* _Document segment_:
The Court finds that Plaintiffs' § 1983 claims brought against Defendants Eckstein, Pennington, Lynch, and Lucero in their official capacities are redundant, confusing, and unnecessary, because they are the same claims as the one brought against the City of Bloomfield. Consequently, because adding an official-capacity claim "makes no practical difference," see Jungels, 825 F.2d at 1129, Plaintiffs' § 1983 official-capacity claims against Defendants Eckstein, Pennington, Lynch, and Lucero will be dismissed.

C. Legislative Immunity

Defendants Pennington, Lynch, and Lucero assert legislative immunity to the extent that Plaintiffs seek to hold them liable based on the July 25, 2011 vote amending the forum policy. Plaintiffs do not dispute that Defendants Pennington, Lynch, and Lucero are entitled to absolute legislative immunity for the vote. See PLAINTIFFS' RESPONSE TO INDIVIDUAL DEFENDANTS' MOTION TO RECONSIDER ORDER DENYING SUMMARY JUDGMENT (Doc. No. 97) at 4 ("[T]he Individual Defendants are not being sued for enacting the City of Bloomfield's policies governing the placement of monuments on the City Hall lawn . . .").

The Court agrees. "Legislators, including local legislators, are absolutely immune from suit for their legislative activities." Borde v. Bd. of County Comm'rs, 423 Fed. Appx. 798, 801 (10th Cir. 2011) (citing Bogan v. Scott-Harris, 523 U.S. 44, 49 (1998)) (unpublished). Examples of legislative activities include voting on legislation, resolutions, and ordinances that concern public policy. Id. Defendants Pennington, Lynch, and Lucero's decision to vote for the amended forum policy was undoubtedly legislative in nature; the amended forum policy updated Bloomfield policy regarding the placement of monuments on the city lawn. See id. (explaining that legislative actions concern the "the enactment or promulgation of public policy") (citing Sable v. Myers, 563 F.3d 1120, 1125 (10th Okla. 2009). Defendants Pennington, Lynch, and Lucero are entitled to legislative immunity for the July 25, 2011 vote.

D. Qualified Immunity

1. Qualified Immunity is a Defense to Individual-Capacity Claims

The Individual Defendants assert qualified immunity and claim that they are entitled to its protection even if the Court adopts Plaintiffs' asserted facts and ignores the outstanding disputes. Plaintiffs argue that the Individual Defendants are not entitled to qualified immunity because qualified immunity is a defense to claims for monetary damages. Response at 2. Plaintiffs primarily seek declaratory and injunctive relief, requesting nominal damages of only $1.00 for each Plaintiff. Id.

Saved data entries:
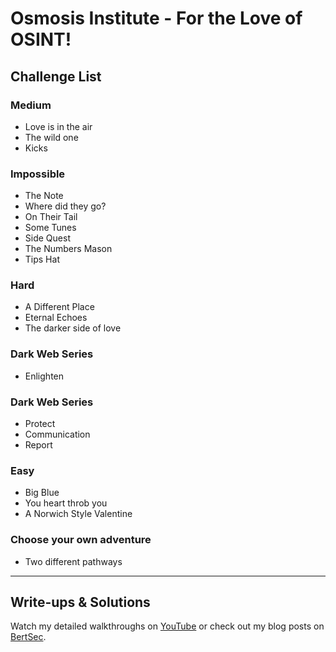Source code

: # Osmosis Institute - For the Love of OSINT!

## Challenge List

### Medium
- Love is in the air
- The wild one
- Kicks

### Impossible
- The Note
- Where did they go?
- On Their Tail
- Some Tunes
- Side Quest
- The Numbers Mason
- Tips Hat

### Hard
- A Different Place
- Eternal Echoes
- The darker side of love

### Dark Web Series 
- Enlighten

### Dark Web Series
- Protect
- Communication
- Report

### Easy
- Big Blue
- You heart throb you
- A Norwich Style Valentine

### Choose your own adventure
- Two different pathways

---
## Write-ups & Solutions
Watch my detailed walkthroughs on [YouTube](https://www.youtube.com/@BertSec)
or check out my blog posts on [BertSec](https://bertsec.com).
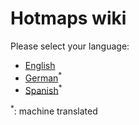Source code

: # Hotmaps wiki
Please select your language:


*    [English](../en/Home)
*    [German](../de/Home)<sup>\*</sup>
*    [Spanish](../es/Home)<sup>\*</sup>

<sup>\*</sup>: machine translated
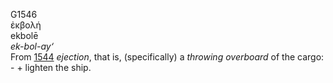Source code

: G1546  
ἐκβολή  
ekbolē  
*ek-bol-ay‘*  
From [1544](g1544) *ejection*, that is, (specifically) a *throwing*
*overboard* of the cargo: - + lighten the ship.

...

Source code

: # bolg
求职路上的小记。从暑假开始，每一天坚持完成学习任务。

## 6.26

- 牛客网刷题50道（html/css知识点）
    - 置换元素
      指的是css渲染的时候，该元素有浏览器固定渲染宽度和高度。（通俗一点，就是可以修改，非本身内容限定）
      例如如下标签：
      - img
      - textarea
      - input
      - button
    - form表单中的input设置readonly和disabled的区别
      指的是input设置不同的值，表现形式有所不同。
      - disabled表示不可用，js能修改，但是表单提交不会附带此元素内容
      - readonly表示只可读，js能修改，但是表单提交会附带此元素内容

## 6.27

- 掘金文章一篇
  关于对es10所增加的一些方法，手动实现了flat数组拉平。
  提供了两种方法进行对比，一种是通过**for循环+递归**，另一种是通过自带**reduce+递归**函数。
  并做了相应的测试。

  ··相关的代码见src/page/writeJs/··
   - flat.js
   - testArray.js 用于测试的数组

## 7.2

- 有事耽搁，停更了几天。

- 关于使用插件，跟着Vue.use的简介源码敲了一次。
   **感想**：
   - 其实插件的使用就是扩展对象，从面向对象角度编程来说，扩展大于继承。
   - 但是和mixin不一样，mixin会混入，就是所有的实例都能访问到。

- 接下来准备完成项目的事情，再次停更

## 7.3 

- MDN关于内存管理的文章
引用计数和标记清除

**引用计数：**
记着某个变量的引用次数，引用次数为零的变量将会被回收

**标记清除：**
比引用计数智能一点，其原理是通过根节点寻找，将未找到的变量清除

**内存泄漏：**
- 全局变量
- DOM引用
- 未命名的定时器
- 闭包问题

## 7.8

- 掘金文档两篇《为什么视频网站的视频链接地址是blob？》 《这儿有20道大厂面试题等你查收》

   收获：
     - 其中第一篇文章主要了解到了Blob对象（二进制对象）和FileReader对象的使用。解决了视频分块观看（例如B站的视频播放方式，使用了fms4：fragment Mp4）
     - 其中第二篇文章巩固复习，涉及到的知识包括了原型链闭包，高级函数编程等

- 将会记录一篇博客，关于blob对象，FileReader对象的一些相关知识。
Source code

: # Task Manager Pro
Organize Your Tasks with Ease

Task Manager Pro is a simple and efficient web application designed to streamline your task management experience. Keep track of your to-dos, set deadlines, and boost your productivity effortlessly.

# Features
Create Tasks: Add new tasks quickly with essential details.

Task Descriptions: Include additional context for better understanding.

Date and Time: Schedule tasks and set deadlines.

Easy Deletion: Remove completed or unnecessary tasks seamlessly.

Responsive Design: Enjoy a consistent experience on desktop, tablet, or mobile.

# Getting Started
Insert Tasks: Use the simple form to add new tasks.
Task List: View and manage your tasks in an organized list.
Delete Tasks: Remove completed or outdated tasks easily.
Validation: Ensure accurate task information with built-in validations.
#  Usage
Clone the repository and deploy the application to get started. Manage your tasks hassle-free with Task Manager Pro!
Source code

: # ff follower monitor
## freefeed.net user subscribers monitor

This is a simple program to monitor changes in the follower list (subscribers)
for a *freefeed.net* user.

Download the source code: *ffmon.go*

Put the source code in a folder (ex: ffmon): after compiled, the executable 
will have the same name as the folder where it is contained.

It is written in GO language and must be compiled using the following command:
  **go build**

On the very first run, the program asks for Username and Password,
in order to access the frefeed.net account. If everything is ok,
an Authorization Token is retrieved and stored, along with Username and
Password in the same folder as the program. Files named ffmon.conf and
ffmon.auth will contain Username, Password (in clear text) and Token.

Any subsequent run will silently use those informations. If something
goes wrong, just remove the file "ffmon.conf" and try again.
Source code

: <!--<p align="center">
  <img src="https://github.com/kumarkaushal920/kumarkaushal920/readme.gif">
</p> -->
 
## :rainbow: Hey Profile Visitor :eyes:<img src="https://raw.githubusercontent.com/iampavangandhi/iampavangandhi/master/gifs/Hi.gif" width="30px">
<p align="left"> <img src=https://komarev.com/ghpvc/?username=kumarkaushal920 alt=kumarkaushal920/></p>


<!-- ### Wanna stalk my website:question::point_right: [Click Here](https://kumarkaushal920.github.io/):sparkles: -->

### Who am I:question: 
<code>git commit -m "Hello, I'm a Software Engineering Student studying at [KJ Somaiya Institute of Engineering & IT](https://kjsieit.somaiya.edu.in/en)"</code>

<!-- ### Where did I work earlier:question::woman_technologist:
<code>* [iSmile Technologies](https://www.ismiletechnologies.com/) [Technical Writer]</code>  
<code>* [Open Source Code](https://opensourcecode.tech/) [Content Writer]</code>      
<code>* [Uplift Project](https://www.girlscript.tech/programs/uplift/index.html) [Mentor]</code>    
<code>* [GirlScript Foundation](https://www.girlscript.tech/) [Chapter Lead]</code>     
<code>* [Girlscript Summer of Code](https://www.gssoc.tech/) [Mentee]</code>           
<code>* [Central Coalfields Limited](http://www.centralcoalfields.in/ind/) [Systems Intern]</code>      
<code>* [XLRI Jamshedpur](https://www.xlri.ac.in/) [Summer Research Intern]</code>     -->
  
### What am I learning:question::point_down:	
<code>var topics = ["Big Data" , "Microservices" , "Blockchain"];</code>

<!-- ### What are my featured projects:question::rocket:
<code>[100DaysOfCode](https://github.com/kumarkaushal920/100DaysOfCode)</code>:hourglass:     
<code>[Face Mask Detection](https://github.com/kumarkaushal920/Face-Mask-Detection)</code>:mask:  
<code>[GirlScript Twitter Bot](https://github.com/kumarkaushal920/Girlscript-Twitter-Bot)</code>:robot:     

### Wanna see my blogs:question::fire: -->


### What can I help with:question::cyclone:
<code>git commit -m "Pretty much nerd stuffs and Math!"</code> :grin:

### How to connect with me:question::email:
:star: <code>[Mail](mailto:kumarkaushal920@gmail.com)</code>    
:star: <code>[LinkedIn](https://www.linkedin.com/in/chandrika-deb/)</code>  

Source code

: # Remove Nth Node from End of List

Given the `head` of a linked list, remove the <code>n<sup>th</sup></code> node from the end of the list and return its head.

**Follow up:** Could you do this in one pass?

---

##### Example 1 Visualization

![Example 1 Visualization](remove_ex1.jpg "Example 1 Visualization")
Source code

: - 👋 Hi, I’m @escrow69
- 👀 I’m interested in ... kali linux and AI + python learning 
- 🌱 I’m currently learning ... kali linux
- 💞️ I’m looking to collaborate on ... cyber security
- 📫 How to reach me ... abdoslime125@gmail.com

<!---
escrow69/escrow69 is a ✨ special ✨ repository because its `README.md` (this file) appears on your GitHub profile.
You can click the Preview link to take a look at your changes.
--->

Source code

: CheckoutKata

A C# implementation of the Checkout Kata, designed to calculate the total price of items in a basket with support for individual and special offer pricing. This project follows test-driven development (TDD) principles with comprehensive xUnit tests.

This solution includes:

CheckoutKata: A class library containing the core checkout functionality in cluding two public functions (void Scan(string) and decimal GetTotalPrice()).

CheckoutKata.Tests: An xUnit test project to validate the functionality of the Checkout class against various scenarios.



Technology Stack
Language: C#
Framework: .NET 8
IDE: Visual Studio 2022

---

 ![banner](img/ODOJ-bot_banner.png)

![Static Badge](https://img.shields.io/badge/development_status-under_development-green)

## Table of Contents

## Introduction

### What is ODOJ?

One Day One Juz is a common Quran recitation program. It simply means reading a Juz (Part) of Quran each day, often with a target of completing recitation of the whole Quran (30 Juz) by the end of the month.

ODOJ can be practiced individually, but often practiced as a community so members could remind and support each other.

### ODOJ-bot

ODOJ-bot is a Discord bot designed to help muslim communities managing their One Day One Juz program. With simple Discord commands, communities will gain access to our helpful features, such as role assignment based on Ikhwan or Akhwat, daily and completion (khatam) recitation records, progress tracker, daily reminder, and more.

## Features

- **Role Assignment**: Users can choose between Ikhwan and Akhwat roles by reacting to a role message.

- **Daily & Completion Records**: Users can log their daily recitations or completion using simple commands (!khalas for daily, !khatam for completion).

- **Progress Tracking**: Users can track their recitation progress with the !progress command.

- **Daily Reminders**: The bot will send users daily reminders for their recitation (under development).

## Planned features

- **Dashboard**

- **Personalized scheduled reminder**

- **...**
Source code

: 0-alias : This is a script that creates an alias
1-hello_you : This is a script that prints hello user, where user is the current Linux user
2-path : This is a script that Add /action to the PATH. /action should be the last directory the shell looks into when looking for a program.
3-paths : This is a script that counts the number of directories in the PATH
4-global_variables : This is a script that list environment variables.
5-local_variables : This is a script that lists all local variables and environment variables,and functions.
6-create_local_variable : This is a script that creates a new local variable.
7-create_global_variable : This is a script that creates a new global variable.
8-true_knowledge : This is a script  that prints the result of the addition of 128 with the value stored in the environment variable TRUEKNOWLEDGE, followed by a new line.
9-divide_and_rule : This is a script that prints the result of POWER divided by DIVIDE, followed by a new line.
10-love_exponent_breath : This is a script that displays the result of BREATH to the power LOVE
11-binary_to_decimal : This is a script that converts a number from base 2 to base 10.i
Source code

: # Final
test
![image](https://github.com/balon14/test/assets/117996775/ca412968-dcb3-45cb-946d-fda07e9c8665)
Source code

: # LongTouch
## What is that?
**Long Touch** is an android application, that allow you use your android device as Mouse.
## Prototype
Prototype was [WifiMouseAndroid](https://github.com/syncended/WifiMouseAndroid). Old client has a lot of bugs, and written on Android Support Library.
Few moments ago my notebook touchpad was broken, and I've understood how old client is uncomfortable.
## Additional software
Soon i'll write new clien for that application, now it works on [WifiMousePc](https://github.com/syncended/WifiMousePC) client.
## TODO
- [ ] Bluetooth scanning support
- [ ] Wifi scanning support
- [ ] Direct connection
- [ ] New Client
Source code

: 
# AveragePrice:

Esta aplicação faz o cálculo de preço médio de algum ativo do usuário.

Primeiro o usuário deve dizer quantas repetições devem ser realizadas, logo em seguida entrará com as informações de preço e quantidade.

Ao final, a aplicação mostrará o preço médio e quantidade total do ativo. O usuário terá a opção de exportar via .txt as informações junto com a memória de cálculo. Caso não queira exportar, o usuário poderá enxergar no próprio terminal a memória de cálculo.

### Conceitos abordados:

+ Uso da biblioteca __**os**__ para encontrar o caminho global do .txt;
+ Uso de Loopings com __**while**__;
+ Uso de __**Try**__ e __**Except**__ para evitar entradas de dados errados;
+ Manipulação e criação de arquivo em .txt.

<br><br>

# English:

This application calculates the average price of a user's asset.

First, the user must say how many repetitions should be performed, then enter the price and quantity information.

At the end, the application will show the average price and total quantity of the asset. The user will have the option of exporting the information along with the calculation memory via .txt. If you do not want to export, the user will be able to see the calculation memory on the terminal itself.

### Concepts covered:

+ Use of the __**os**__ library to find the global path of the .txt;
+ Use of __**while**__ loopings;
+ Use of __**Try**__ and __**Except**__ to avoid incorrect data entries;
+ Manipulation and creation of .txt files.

* _Work task_: Please rewrite the passage of the court opinion starting with "1. Qualified Immunity" and going on through "each Plaintiff. Id.", with "monetary damages" changed to "money damages".

* _Your response_:
1. Qualified Immunity is a Defense to Individual-Capacity Claims

The Individual Defendants assert qualified immunity and claim that they are entitled to its protection even if the Court adopts Plaintiffs' asserted facts and ignores the outstanding disputes. Plaintiffs argue that the Individual Defendants are not entitled to qualified immunity because qualified immunity is a defense to claims for money damages. Response at 2. Plaintiffs primarily seek declaratory and injunctive relief, requesting nominal damages of only $1.00 for each Plaintiff. Id.